Warren W. Wiersbe sheds some light on the book of Romans in Be Right (Romans): How to Be Right with God, Yourself, and Others. The title comes from the fact that some form of the word “righteousness” is used over sixty times in Romans. Also, the most important pursuits in the world are being right with God and our fellow humans.
Romans has some of the most familiar verses in the Bible, but also many difficult passages.
We typically use verses from Romans when sharing the gospel with others.
“For all have sinned and fall short of the glory of God” (Romans 3:23).
“For the wages of sin is death, but the free gift of God is eternal life in Christ Jesus our Lord” (Romans 6:23).
“God shows his love for us in that while we were still sinners, Christ died for us” (Romans 5:8)
“If you confess with your mouth that Jesus is Lord and believe in your heart that God raised him from the dead, you will be saved. 10 For with the heart one believes and is justified, and with the mouth one confesses and is saved” (Romans 10:9-10).
But these are not isolated verses.

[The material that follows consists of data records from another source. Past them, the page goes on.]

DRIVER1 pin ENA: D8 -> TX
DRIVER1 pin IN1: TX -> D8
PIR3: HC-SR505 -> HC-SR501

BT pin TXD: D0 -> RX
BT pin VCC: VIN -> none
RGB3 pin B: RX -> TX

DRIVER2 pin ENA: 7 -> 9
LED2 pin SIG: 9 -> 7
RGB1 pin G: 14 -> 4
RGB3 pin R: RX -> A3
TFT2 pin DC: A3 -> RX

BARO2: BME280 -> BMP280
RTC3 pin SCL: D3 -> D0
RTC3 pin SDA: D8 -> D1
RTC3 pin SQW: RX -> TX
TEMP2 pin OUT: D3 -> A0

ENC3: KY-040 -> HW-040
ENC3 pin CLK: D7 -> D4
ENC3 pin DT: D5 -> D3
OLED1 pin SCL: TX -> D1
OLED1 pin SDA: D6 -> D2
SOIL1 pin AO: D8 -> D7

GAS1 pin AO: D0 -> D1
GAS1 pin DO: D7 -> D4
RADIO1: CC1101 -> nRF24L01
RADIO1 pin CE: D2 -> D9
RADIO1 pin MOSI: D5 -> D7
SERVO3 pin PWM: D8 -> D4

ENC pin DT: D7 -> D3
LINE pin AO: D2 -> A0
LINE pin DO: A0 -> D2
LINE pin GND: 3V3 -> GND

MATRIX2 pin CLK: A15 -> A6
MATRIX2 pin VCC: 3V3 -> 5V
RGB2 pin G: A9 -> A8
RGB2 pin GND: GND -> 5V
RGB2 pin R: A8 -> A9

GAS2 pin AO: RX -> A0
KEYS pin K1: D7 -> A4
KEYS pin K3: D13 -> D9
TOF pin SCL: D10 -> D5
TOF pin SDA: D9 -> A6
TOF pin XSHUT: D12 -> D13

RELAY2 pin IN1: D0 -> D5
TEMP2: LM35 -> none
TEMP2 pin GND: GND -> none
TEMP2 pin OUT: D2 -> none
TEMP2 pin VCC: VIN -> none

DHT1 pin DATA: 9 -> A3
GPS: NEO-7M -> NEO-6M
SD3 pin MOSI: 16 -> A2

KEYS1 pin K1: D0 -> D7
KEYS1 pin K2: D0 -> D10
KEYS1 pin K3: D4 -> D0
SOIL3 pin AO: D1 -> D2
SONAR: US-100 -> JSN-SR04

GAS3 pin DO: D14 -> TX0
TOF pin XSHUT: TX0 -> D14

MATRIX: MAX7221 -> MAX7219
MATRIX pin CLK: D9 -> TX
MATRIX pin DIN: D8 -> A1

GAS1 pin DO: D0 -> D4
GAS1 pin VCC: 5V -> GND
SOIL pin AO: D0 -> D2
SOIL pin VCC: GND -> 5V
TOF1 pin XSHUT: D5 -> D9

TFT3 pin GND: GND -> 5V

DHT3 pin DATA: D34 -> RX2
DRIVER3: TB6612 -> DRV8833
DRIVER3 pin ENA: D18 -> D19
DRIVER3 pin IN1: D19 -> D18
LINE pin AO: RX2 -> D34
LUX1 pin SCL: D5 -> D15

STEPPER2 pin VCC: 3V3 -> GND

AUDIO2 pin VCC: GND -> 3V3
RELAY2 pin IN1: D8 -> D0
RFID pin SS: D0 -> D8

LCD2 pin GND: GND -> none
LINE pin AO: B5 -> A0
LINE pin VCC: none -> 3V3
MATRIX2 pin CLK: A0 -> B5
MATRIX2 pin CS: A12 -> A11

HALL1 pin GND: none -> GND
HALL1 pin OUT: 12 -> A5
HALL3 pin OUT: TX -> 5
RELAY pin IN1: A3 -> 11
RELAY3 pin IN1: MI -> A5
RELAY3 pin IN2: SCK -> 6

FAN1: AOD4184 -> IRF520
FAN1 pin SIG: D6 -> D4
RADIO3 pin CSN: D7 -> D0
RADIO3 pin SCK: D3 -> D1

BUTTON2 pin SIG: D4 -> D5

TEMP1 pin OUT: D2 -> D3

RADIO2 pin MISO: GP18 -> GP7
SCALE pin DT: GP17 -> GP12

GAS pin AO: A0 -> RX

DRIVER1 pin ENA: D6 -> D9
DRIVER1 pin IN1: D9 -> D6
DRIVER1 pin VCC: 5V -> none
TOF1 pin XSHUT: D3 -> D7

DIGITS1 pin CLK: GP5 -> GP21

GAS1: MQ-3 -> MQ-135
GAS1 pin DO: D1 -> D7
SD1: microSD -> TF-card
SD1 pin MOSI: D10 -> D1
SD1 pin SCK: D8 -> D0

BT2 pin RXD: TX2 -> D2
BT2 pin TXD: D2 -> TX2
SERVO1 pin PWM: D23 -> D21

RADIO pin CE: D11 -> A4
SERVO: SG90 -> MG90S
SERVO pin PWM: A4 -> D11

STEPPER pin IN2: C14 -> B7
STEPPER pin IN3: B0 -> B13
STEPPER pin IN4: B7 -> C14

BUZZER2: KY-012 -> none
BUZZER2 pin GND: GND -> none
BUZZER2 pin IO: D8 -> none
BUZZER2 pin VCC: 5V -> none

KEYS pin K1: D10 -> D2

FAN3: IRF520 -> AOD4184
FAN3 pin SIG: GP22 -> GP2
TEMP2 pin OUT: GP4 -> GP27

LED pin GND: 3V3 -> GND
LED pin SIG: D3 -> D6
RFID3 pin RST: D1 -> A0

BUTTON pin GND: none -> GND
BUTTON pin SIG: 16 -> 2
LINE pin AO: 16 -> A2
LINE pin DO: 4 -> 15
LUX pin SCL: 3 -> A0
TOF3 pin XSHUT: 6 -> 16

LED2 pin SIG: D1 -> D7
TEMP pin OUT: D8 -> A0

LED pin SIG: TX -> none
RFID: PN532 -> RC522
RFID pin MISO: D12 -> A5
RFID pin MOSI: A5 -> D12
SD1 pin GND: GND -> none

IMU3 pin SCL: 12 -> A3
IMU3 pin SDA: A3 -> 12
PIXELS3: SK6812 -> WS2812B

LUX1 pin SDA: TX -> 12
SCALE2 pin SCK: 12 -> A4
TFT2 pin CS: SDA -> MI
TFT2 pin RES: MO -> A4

They come from a context of Paul’s detailed explanation of man’s sin, Christ’s sacrifice, and more.
Chapters 6-8 detail the struggle between the flesh and Spirit.
Romans also discusses God’s plan for Jews and Gentiles. He has not forsaken the Jews, but he has “grafted in” the Gentiles (chapters 9-11). Paul shows that this was God’s plan all along. The section about election and free will from Romans 9 was very helpful to me.
Then chapters 12-14 are full of practical instructions. Paul often deals with the doctrinal first, then shows how doctrine manifests itself in everyday lives. Romans 14:1-15:7 particularly deal with disagreements among Christians over what we call “debatable” matters.
Romans ends with Paul’s warm greetings to several individuals.
As always, I have several passages marked. Here are a couple that stood out to me:
In the Christian life, doctrine and duty always go together. What we believe helps to determine how we behave. It is not enough for us to understand Paul’s doctrinal explanations. We must translate our learning into living and show by our daily lives that we trust God’s Word.
Christian living depends on Christian learning; duty is always founded on doctrine. If Satan can keep a Christian ignorant, he can keep him impotent.
The law was a signpost, pointing the way. But it could never take them to their destination. The law cannot give righteousness; it only leads the sinner to the Savior who can give righteousness.
Does a strong Christian think he is making a great sacrifice by giving up some food or drink [for the sake of a weaker believer]? Then let him measure his sacrifice by the sacrifice of Christ. No sacrifice we could ever make could match Calvary.
A person’s spiritual maturity is revealed by his discernment. He is willing to give up his rights that others might be helped. He does this, not as a burden, but as a blessing. Just as loving parents make sacrifices for their children, so the mature believer sacrifices to help younger Christians grow in the faith.
Spiritual gifts are tools to build with, not toys to play with or weapons to fight with. In the church at Corinth, the believers were tearing down the ministry because they were abusing spiritual gifts. They were using their gifts as ends in themselves and not as a means toward the end of building up the church. They so emphasized their spiritual gifts that they lost their spiritual graces! They had the gifts of the Spirit but were lacking in the fruit of the Spirit—love, joy, peace, etc. (Gal. 5: 22–23)
This is a fairly short commentary, so Wiersbe didn’t go into as much detail as he could have in some sections. But I think this is a good book for those who want more insight from Romans without slogging through a massive volume.